Speaking of love, if this little bunny doesn’t melt your heart, you might want to check that you still have one. (You should have seen my ward members queuing for turns to hold her at the Primary Halloween party.) (Wow, I just got the spelling of “queuing” right on the first try.)
I made this costume when Ike was a baby and every one of my kids has been able to wear it. When I was making it, I wanted Dean’s help designing it (he’s better at picturing things in three dimensions than I am,) but I thought if I asked him to design a bunny hat he’d say no, so instead I asked him to draw one bunny ear, suspecting that he’d catch the spirit of the project and take over. Sure enough, the next thing I knew, he had balled up newspaper to make a model of Isaac’s head to design the contours of the hat. (The next year my strategy backfired, though–I asked him to help design beetle wings, and his pattern had me sewing about 20 long curved darts in slippery polyester satin.)

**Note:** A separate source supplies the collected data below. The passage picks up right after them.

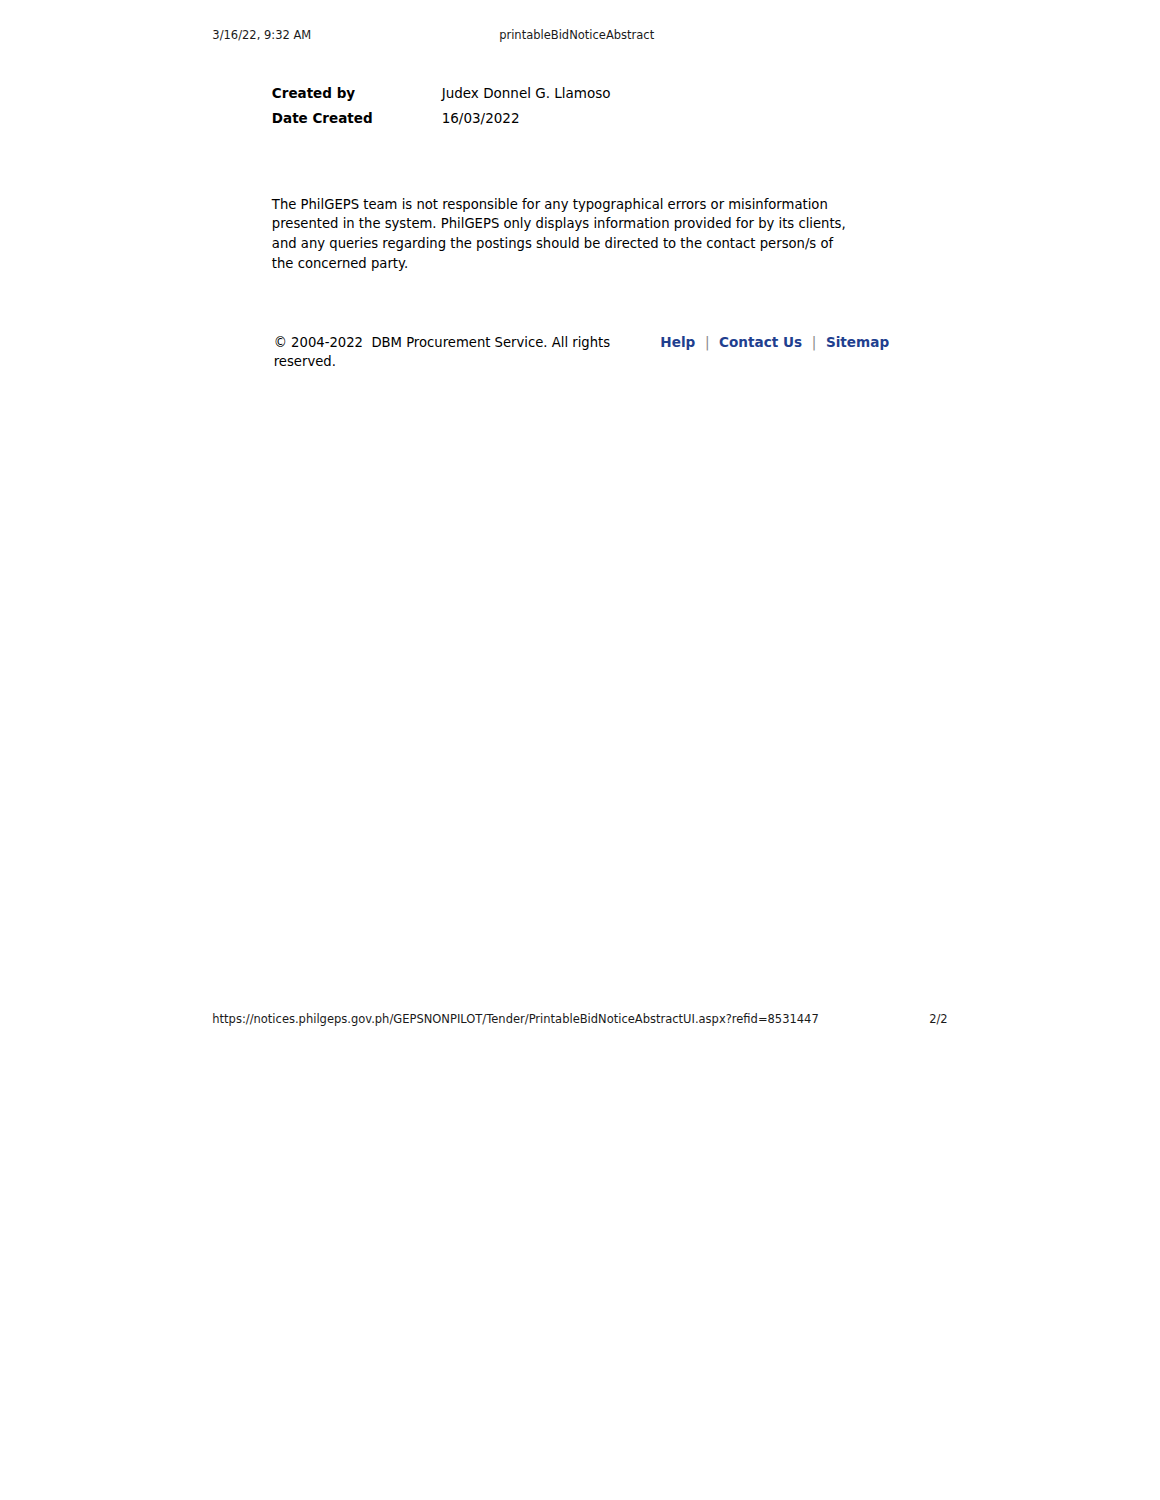3/16/22, 9:32 AM
printableBidNoticeAbstract
| Created by | Judex Donnel G. Llamoso |
| Date Created | 16/03/2022 |
The PhilGEPS team is not responsible for any typographical errors or misinformation presented in the system. PhilGEPS only displays information provided for by its clients, and any queries regarding the postings should be directed to the contact person/s of the concerned party.
© 2004-2022 DBM Procurement Service. All rights reserved.
Help|Contact Us|Sitemap
https://notices.philgeps.gov.ph/GEPSNONPILOT/Tender/PrintableBidNoticeAbstractUI.aspx?refid=8531447
2/2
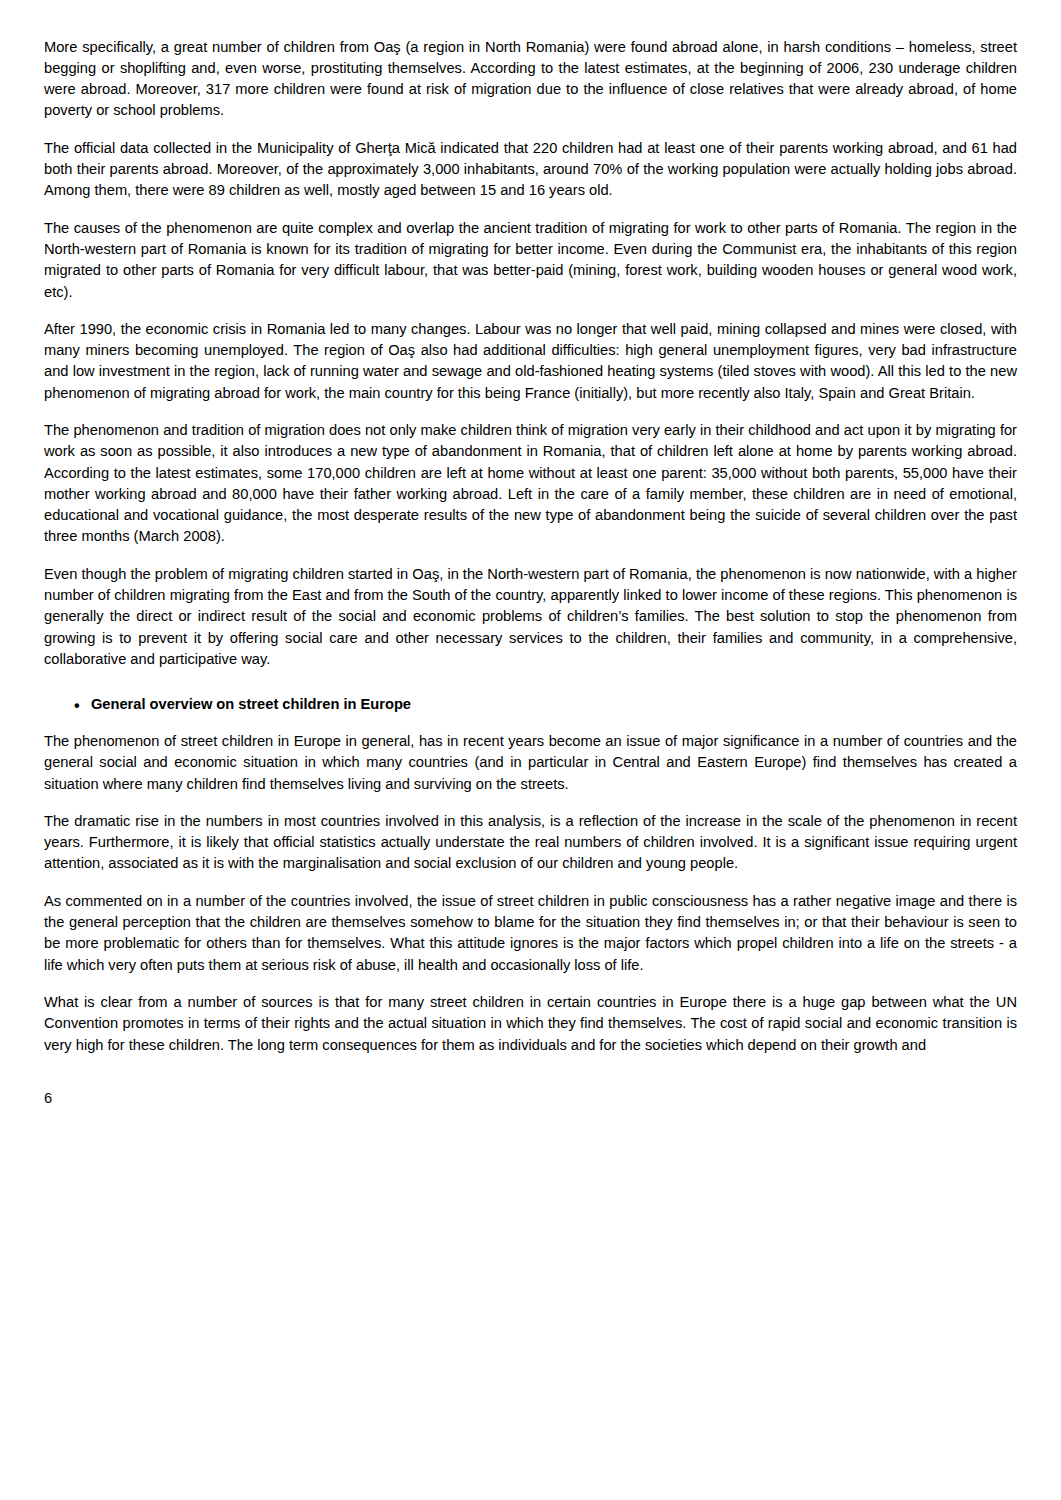More specifically, a great number of children from Oaş (a region in North Romania) were found abroad alone, in harsh conditions – homeless, street begging or shoplifting and, even worse, prostituting themselves. According to the latest estimates, at the beginning of 2006, 230 underage children were abroad. Moreover, 317 more children were found at risk of migration due to the influence of close relatives that were already abroad, of home poverty or school problems.
The official data collected in the Municipality of Gherţa Mică indicated that 220 children had at least one of their parents working abroad, and 61 had both their parents abroad. Moreover, of the approximately 3,000 inhabitants, around 70% of the working population were actually holding jobs abroad. Among them, there were 89 children as well, mostly aged between 15 and 16 years old.
The causes of the phenomenon are quite complex and overlap the ancient tradition of migrating for work to other parts of Romania. The region in the North-western part of Romania is known for its tradition of migrating for better income. Even during the Communist era, the inhabitants of this region migrated to other parts of Romania for very difficult labour, that was better-paid (mining, forest work, building wooden houses or general wood work, etc).
After 1990, the economic crisis in Romania led to many changes. Labour was no longer that well paid, mining collapsed and mines were closed, with many miners becoming unemployed. The region of Oaş also had additional difficulties: high general unemployment figures, very bad infrastructure and low investment in the region, lack of running water and sewage and old-fashioned heating systems (tiled stoves with wood). All this led to the new phenomenon of migrating abroad for work, the main country for this being France (initially), but more recently also Italy, Spain and Great Britain.
The phenomenon and tradition of migration does not only make children think of migration very early in their childhood and act upon it by migrating for work as soon as possible, it also introduces a new type of abandonment in Romania, that of children left alone at home by parents working abroad. According to the latest estimates, some 170,000 children are left at home without at least one parent: 35,000 without both parents, 55,000 have their mother working abroad and 80,000 have their father working abroad. Left in the care of a family member, these children are in need of emotional, educational and vocational guidance, the most desperate results of the new type of abandonment being the suicide of several children over the past three months (March 2008).
Even though the problem of migrating children started in Oaş, in the North-western part of Romania, the phenomenon is now nationwide, with a higher number of children migrating from the East and from the South of the country, apparently linked to lower income of these regions. This phenomenon is generally the direct or indirect result of the social and economic problems of children’s families. The best solution to stop the phenomenon from growing is to prevent it by offering social care and other necessary services to the children, their families and community, in a comprehensive, collaborative and participative way.
General overview on street children in Europe
The phenomenon of street children in Europe in general, has in recent years become an issue of major significance in a number of countries and the general social and economic situation in which many countries (and in particular in Central and Eastern Europe) find themselves has created a situation where many children find themselves living and surviving on the streets.
The dramatic rise in the numbers in most countries involved in this analysis, is a reflection of the increase in the scale of the phenomenon in recent years. Furthermore, it is likely that official statistics actually understate the real numbers of children involved. It is a significant issue requiring urgent attention, associated as it is with the marginalisation and social exclusion of our children and young people.
As commented on in a number of the countries involved, the issue of street children in public consciousness has a rather negative image and there is the general perception that the children are themselves somehow to blame for the situation they find themselves in; or that their behaviour is seen to be more problematic for others than for themselves. What this attitude ignores is the major factors which propel children into a life on the streets - a life which very often puts them at serious risk of abuse, ill health and occasionally loss of life.
What is clear from a number of sources is that for many street children in certain countries in Europe there is a huge gap between what the UN Convention promotes in terms of their rights and the actual situation in which they find themselves. The cost of rapid social and economic transition is very high for these children. The long term consequences for them as individuals and for the societies which depend on their growth and
6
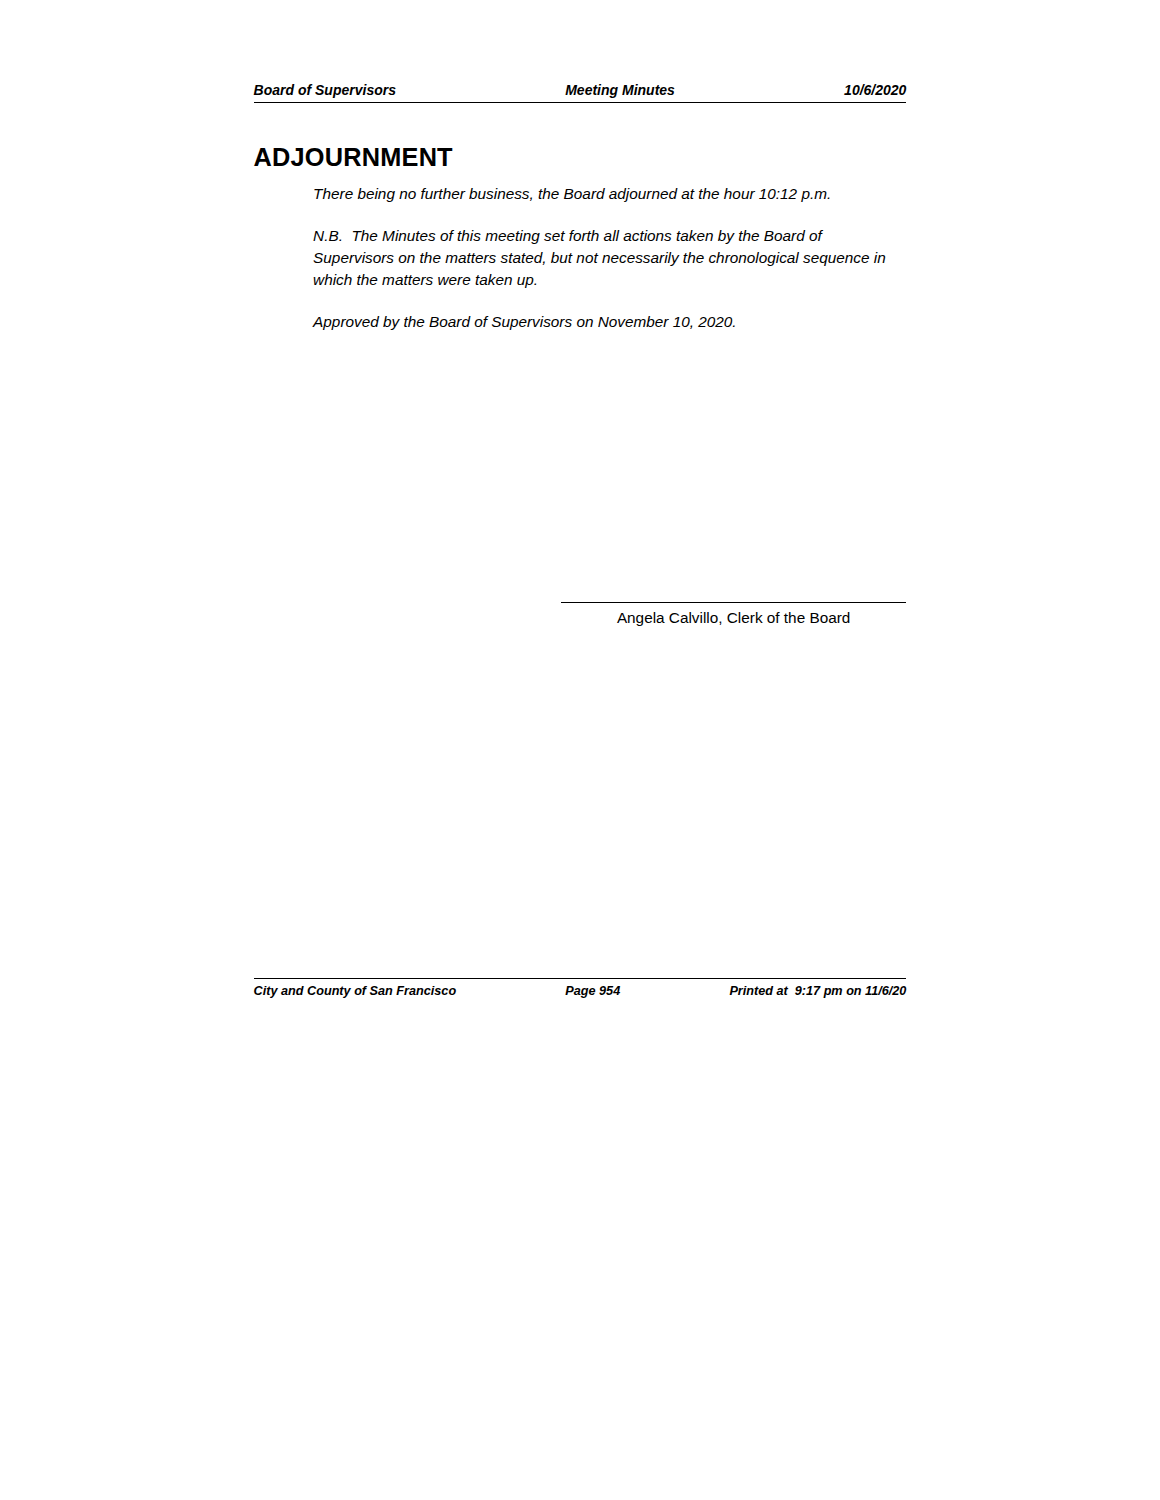Board of Supervisors
Meeting Minutes
10/6/2020
ADJOURNMENT
There being no further business, the Board adjourned at the hour 10:12 p.m.
N.B. The Minutes of this meeting set forth all actions taken by the Board of Supervisors on the matters stated, but not necessarily the chronological sequence in which the matters were taken up.
Approved by the Board of Supervisors on November 10, 2020.
Angela Calvillo, Clerk of the Board
City and County of San Francisco
Page 954
Printed at 9:17 pm on 11/6/20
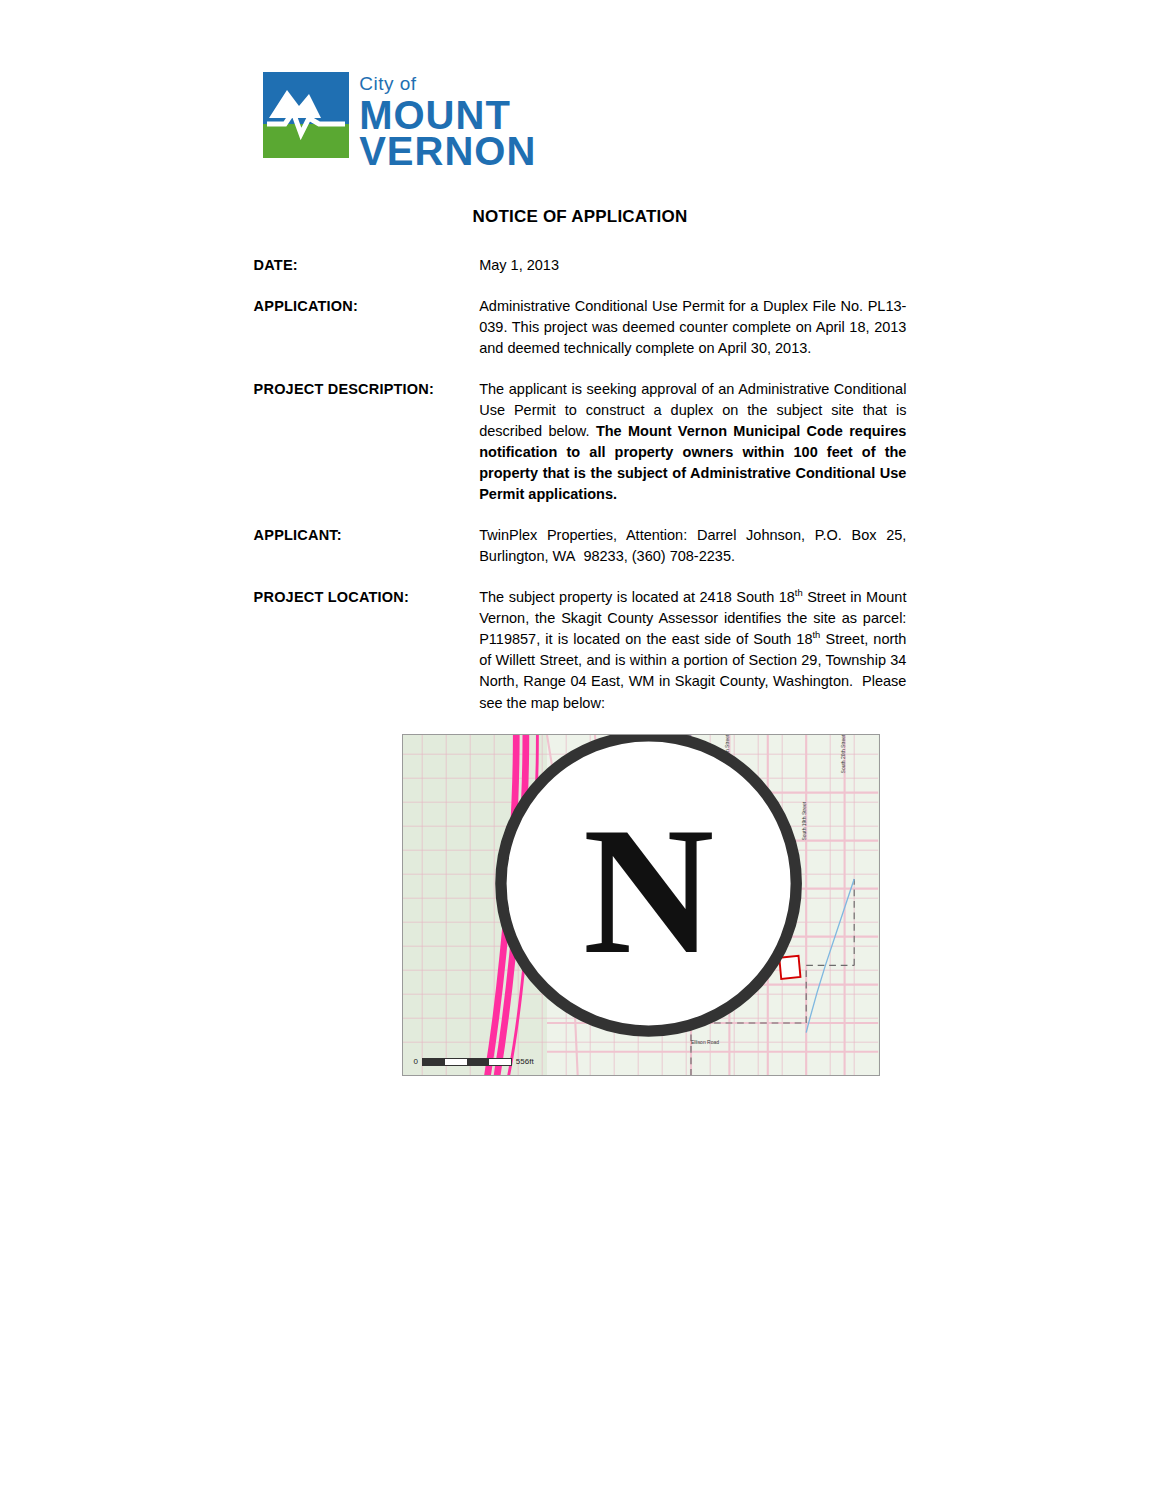City of
MOUNT
VERNON
NOTICE OF APPLICATION
DATE:
May 1, 2013
APPLICATION:
Administrative Conditional Use Permit for a Duplex File No. PL13-039. This project was deemed counter complete on April 18, 2013 and deemed technically complete on April 30, 2013.
PROJECT DESCRIPTION:
The applicant is seeking approval of an Administrative Conditional Use Permit to construct a duplex on the subject site that is described below. The Mount Vernon Municipal Code requires notification to all property owners within 100 feet of the property that is the subject of Administrative Conditional Use Permit applications.
APPLICANT:
TwinPlex Properties, Attention: Darrel Johnson, P.O. Box 25, Burlington, WA 98233, (360) 708-2235.
PROJECT LOCATION:
The subject property is located at 2418 South 18th Street in Mount Vernon, the Skagit County Assessor identifies the site as parcel: P119857, it is located on the east side of South 18th Street, north of Willett Street, and is within a portion of Section 29, Township 34 North, Range 04 East, WM in Skagit County, Washington. Please see the map below:
South 15th Street South 17th Street South 18th Street South 19th Street South 20th Street Interstate Highway 5 Hanson Road Cedardale Road Blodgett Road Parkside Terrace East Blackburn Road Bonnie Place Sarah Street Traci Place Riley Road Aerhmer Place Willett Street Ellison Road MOUNT VERNON N
0 556ft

I did get a little weary of all the Halloween events this year, especially since I had a lot of other non-Halloween things to keep up with and very little down time. (I rebelled by staying up nearly all night finishing a book Wednesday night when I had about three commitments the next day–so sane of me.) I did really enjoy Halloween night and had a great time taking Rose and Henry trick-or-treating, (with Hazel in the stroller, along for the ride,) and visiting with neighbors. It was a mild night, everyone was out, and it was a classic traditional Halloween night.